Exercises
1 > According to the interview with Pamela Tait, where did she earn her art degree?
2 > Quote the interview with Pamela Tait, starting with "Pamela Tait is" and going on through "name but a few.".

Page extract
------------------------------

Pamela Tait is an internationally exhibited Scottish artist living and working on the Black Isle in the Highlands of Scotland. She has had a number of very successful solo exhibitions on both sides of the Atlantic, and her works have also hung in the illustrious company of art legends such as, Robert Crumb, HR Giger and Robert Williams, to name but a few.
Pamela creates exquisite images largely centered on the female figure. These pieces transcend both portraiture and illustration and transport us to a world of her own making. Whether working with a bright colour palette, or opting for a darker atmosphere, Tait’s women always possess an enchanting, if not hypnotizing power. It is through these beauties that she explores such timeless themes as love, or the forces of nature.
WOW x WOW recently sat down with Pamela to find out what makes her tick.
I guess we should start at the beginning Pamela, so I’ll ask you the obligatory opening question: Have you always wanted to be an artist?
Yes I have, although I know when I was younger, I did momentarily fantasize about being a fashion designer, a nurse and a witch, not all at the same time I must add!
You trained to be an artist by completing a degree at Gray’s School of Art in Aberdeen. Can you tell us a little about how this experience shaped/informed the artist that you are today?
I was quite shy and naive when I was at art school. So looking back on it all, I don’t think I achieved as much as I should have from my four years there. Maybe this feeling of regret, feeling like I wasted my time a bit, has made me more focused and driven today. I get sore joints in my right hand now after a day of intense painting. Time is precious, that’s becoming more apparent to me now.
Give us an insight into your current working process?
My current working process is mainly painting on either paper or board. I first need some reference images to work from, then i wonder what they can be representing. After that I’ll start sketching away and then, fingers crossed, I have come up with an idea that excites me enough to start painting. If I’m enjoying the sketch, I know I’ll enjoy painting it.
I know that you and your husband, the talented artist Erlend Tait, have started collaborating on artwork. Can you talk to us about how this came about and explain how the process works?
We were invited by the artist Jessica Ward to take part in the ‘Feminality Couples’ exhibition, which took place at The Hive Gallery, Los Angeles in 2011. This was an exhibition where couples who were both artists would submit a piece of work each and one which they had collaborated on together. The opportunity was just perfect for us as we had spoken about collaborating, but other work would take priority and so it remained something we would just discuss every now and then. But now we had tthe impetus to join forces and collaborate. I found really love collaborating. The discussions and unfolding of ideas, it’s so exciting! And it’s different for each piece. We start off by sitting together, listening to music and drawing. Exchanging drawings when you got a bit stuck or lost and that’s where the fun begins. A few collaborations have been pieces I was close to throwing out, but Erlend saved them and made me fall in love with them again. These pieces are some of my favourite collaborations now.

------------------------------

Extracted entries
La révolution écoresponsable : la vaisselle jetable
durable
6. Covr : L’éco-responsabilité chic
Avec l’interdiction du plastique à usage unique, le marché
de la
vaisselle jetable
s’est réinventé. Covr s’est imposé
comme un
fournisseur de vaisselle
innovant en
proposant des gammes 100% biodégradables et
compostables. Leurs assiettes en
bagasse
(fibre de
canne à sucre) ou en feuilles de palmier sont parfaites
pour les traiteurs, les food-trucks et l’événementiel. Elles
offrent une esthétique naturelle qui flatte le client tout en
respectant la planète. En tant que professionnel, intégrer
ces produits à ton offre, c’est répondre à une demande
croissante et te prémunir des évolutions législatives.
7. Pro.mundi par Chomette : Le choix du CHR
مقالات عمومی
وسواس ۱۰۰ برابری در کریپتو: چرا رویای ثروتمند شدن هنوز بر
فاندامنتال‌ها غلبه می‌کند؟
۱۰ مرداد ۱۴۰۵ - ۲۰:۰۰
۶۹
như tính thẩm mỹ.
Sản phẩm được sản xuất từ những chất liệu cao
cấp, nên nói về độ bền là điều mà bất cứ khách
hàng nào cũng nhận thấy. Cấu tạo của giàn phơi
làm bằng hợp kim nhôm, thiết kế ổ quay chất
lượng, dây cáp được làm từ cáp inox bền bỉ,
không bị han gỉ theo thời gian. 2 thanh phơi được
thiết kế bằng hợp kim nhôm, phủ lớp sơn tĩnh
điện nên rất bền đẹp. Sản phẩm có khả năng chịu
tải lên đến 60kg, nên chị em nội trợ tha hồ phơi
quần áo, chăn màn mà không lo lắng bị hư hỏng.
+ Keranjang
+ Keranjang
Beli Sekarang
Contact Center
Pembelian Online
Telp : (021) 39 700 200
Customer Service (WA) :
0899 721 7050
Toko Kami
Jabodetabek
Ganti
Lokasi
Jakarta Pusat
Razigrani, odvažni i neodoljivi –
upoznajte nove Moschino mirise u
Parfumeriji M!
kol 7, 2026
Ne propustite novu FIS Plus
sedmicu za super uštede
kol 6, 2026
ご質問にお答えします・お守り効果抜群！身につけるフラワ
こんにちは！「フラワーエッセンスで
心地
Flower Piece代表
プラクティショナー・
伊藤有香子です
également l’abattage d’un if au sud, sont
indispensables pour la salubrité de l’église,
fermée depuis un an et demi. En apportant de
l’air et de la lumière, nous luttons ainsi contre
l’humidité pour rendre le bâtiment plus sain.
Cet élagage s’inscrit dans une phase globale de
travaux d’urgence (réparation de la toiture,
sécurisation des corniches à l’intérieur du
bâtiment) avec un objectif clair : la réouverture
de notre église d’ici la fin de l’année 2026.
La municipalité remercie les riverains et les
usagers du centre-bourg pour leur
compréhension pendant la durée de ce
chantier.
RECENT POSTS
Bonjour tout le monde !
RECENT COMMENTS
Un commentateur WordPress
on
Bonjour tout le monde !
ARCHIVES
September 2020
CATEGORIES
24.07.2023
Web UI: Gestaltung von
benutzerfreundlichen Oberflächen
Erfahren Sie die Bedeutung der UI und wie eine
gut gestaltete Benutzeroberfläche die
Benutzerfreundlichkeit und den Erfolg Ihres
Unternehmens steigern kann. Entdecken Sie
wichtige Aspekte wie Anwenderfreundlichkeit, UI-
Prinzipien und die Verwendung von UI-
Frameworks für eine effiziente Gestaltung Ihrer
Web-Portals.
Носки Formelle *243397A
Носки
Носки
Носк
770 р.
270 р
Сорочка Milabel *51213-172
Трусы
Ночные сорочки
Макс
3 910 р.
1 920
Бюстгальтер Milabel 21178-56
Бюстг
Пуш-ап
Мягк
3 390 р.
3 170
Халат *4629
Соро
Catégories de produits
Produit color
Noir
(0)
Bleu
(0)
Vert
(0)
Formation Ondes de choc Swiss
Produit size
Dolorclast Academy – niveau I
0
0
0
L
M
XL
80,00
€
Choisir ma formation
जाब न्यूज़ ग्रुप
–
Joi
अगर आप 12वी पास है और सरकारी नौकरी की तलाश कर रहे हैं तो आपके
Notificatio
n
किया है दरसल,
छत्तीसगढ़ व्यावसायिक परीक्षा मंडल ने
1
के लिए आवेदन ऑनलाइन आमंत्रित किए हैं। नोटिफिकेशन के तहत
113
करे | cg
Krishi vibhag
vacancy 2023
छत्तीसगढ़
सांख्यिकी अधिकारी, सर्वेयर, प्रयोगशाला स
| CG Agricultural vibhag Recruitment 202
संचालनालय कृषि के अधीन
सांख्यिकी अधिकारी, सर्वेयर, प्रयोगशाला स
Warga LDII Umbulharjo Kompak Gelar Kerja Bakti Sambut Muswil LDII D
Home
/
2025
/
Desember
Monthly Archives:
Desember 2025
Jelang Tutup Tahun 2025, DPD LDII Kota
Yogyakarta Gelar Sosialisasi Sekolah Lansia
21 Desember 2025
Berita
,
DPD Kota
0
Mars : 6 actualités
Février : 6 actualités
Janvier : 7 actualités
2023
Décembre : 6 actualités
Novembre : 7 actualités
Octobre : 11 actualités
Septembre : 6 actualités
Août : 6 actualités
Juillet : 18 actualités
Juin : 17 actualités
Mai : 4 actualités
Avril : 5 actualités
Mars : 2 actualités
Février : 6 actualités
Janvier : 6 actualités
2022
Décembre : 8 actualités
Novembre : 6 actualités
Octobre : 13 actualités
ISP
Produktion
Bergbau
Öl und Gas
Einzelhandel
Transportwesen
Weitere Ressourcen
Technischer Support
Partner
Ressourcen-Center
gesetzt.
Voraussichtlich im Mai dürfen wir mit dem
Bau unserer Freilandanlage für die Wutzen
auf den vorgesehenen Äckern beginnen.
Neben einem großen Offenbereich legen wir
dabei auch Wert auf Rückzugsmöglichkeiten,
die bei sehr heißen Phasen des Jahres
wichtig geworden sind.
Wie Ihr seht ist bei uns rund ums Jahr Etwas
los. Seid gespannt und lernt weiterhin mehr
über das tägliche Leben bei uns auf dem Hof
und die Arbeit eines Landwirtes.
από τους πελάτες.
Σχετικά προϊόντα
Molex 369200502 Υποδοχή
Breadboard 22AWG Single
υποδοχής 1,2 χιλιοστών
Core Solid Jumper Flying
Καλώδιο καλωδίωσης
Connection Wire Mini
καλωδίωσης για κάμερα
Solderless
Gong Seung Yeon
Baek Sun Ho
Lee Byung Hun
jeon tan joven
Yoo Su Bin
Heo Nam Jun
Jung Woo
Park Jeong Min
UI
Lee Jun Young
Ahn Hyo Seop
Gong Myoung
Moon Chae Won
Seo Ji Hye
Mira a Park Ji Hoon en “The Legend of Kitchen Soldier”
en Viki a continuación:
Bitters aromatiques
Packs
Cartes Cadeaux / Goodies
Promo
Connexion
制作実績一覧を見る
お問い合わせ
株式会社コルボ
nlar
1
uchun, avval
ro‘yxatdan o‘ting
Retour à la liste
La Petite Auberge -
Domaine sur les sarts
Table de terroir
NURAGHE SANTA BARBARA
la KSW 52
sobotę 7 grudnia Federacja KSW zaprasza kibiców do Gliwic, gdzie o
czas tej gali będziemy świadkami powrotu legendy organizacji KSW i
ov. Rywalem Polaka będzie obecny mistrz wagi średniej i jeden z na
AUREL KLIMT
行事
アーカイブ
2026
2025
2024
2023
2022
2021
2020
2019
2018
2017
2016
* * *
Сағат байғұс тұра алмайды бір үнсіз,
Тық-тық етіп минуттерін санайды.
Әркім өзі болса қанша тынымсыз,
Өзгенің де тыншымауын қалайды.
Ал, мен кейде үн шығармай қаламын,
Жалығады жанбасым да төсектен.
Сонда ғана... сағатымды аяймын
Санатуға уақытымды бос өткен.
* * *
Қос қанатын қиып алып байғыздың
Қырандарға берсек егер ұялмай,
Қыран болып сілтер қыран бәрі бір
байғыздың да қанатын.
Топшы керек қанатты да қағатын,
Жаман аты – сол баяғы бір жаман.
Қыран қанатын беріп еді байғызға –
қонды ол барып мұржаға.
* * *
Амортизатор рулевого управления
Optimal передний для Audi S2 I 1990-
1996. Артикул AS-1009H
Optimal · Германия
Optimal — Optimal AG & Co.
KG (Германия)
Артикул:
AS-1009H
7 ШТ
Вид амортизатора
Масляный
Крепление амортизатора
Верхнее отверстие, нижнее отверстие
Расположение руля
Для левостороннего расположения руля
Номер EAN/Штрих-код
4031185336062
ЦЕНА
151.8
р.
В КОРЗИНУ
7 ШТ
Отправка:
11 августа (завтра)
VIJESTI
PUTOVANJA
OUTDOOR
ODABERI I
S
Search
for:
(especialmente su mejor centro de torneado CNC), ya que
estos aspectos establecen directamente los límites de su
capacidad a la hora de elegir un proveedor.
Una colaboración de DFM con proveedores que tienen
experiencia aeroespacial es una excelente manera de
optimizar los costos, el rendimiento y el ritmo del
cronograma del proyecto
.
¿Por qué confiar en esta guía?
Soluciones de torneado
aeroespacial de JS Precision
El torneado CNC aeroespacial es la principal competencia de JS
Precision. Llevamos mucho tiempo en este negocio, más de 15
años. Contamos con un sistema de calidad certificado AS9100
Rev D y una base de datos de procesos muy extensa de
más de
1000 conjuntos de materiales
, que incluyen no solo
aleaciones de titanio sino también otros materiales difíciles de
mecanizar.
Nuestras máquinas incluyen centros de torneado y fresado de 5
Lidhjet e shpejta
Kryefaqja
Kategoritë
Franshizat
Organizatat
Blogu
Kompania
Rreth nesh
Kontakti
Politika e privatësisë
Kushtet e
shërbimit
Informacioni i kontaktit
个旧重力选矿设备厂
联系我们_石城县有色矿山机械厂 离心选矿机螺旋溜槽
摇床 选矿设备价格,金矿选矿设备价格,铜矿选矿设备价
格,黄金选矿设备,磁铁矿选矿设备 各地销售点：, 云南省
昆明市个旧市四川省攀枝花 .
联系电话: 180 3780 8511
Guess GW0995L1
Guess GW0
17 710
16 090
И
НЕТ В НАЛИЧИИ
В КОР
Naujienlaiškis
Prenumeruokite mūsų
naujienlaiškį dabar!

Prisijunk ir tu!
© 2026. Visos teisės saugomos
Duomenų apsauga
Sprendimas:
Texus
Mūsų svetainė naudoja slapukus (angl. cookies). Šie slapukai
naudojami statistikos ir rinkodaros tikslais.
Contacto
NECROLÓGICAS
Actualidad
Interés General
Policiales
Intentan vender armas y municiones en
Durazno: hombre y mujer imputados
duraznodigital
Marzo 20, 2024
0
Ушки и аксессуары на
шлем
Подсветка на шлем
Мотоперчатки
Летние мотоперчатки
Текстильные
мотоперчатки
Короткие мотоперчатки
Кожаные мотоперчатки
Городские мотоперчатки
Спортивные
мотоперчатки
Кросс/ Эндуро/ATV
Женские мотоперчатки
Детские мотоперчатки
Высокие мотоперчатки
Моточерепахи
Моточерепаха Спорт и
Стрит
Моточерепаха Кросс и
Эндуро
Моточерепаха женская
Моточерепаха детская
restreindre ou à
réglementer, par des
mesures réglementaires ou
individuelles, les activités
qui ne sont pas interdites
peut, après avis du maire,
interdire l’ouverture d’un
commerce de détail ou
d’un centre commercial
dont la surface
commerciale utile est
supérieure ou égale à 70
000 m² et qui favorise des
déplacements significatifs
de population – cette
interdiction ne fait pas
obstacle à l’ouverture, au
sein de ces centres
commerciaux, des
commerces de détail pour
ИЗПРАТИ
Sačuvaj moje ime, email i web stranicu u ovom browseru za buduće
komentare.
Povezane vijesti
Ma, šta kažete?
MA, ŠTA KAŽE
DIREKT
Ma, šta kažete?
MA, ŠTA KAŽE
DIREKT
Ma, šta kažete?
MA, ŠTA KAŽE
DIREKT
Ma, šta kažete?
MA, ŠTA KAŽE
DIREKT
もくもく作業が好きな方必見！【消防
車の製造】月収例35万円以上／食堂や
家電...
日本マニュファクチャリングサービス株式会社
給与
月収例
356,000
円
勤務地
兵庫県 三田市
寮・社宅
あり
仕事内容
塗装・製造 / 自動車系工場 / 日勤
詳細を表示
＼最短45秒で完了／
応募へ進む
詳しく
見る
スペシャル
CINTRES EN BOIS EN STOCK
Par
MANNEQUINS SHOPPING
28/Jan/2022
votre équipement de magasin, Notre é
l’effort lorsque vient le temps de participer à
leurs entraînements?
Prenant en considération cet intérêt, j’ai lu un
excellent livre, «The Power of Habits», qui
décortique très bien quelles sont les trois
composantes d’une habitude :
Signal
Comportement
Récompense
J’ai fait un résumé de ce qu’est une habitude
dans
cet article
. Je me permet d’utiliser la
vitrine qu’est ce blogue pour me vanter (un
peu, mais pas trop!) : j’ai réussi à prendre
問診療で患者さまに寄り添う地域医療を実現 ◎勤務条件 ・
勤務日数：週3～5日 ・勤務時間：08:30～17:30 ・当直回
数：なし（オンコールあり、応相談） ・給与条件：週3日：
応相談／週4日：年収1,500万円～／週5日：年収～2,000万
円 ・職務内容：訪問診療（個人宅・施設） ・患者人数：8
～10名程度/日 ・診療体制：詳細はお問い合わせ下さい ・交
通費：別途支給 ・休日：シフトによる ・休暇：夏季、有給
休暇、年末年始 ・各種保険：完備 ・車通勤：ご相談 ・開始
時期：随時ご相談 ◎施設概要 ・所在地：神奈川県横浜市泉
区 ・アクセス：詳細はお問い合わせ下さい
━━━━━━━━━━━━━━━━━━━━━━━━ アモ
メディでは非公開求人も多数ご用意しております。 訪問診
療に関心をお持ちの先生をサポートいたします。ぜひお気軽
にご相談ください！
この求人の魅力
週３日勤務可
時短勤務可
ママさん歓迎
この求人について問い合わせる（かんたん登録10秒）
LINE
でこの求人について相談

------------------------------

Solutions per task
1 > At Gray’s School of Art in Aberdeen.

2 >
Pamela Tait is an internationally exhibited Scottish artist living and working on the Black Isle in the Highlands of Scotland. She has had a number of very successful solo exhibitions on both sides of the Atlantic, and her works have also hung in the illustrious company of art legends such as, Robert Crumb, HR Giger and Robert Williams, to name but a few.